→ Try it
An exact copy of the listing is what the response must contain.

→ Records for this task
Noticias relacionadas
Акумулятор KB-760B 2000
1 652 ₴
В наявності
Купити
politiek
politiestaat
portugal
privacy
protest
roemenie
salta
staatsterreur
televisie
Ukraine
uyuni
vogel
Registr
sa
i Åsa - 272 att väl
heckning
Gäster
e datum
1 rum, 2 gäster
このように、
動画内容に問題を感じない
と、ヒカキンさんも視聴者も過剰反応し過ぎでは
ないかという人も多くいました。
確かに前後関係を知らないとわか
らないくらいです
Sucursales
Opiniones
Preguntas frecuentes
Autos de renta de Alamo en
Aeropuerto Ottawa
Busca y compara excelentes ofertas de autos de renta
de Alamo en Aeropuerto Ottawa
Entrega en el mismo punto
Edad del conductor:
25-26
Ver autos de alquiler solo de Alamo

→ Exercise answer
Noticias relacionadas
Акумулятор KB-760B 2000
1 652 ₴
В наявності
Купити
politiek
politiestaat
portugal
privacy
protest
roemenie
salta
staatsterreur
televisie
Ukraine
uyuni
vogel
Registr
sa
i Åsa - 272 att väl
heckning
Gäster
e datum
1 rum, 2 gäster
このように、
動画内容に問題を感じない
と、ヒカキンさんも視聴者も過剰反応し過ぎでは
ないかという人も多くいました。
確かに前後関係を知らないとわか
らないくらいです
Sucursales
Opiniones
Preguntas frecuentes
Autos de renta de Alamo en
Aeropuerto Ottawa
Busca y compara excelentes ofertas de autos de renta
de Alamo en Aeropuerto Ottawa
Entrega en el mismo punto
Edad del conductor:
25-26
Ver autos de alquiler solo de Alamo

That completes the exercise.